▸ **Task instructions**: Gather every line of the data below that contains the string "Merciful", and copy each of those lines in full. Uppercase and lowercase letters count as different.
++++++
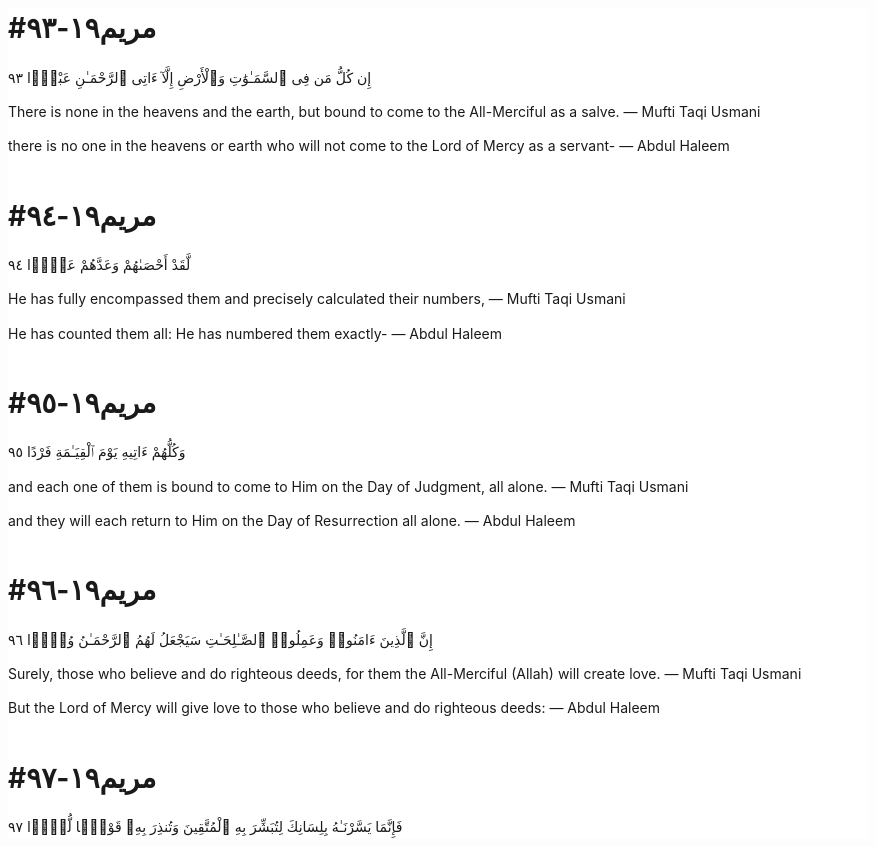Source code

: 

# #مريم١٩-٩٣
إِن كُلُّ مَن فِى ٱلسَّمَـٰوَٰتِ وَٱلْأَرْضِ إِلَّآ ءَاتِى ٱلرَّحْمَـٰنِ عَبْدًۭا ٩٣

There is none in the heavens and the earth, but bound to come to the All-Merciful as a salve.
— Mufti Taqi Usmani


there is no one in the heavens or earth who will not come to the Lord of Mercy as a servant-
— Abdul Haleem



# #مريم١٩-٩٤
لَّقَدْ أَحْصَىٰهُمْ وَعَدَّهُمْ عَدًّۭا ٩٤

He has fully encompassed them and precisely calculated their numbers,
— Mufti Taqi Usmani


He has counted them all: He has numbered them exactly-
— Abdul Haleem



# #مريم١٩-٩٥
وَكُلُّهُمْ ءَاتِيهِ يَوْمَ ٱلْقِيَـٰمَةِ فَرْدًا ٩٥

and each one of them is bound to come to Him on the Day of Judgment, all alone.
— Mufti Taqi Usmani


and they will each return to Him on the Day of Resurrection all alone.
— Abdul Haleem



# #مريم١٩-٩٦
إِنَّ ٱلَّذِينَ ءَامَنُوا۟ وَعَمِلُوا۟ ٱلصَّـٰلِحَـٰتِ سَيَجْعَلُ لَهُمُ ٱلرَّحْمَـٰنُ وُدًّۭا ٩٦

Surely, those who believe and do righteous deeds, for them the All-Merciful (Allah) will create love.
— Mufti Taqi Usmani


But the Lord of Mercy will give love to those who believe and do righteous deeds:
— Abdul Haleem



# #مريم١٩-٩٧
فَإِنَّمَا يَسَّرْنَـٰهُ بِلِسَانِكَ لِتُبَشِّرَ بِهِ ٱلْمُتَّقِينَ وَتُنذِرَ بِهِۦ قَوْمًۭا لُّدًّۭا ٩٧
++++++
▸ **Reply**:
There is none in the heavens and the earth, but bound to come to the All-Merciful as a salve.
Surely, those who believe and do righteous deeds, for them the All-Merciful (Allah) will create love.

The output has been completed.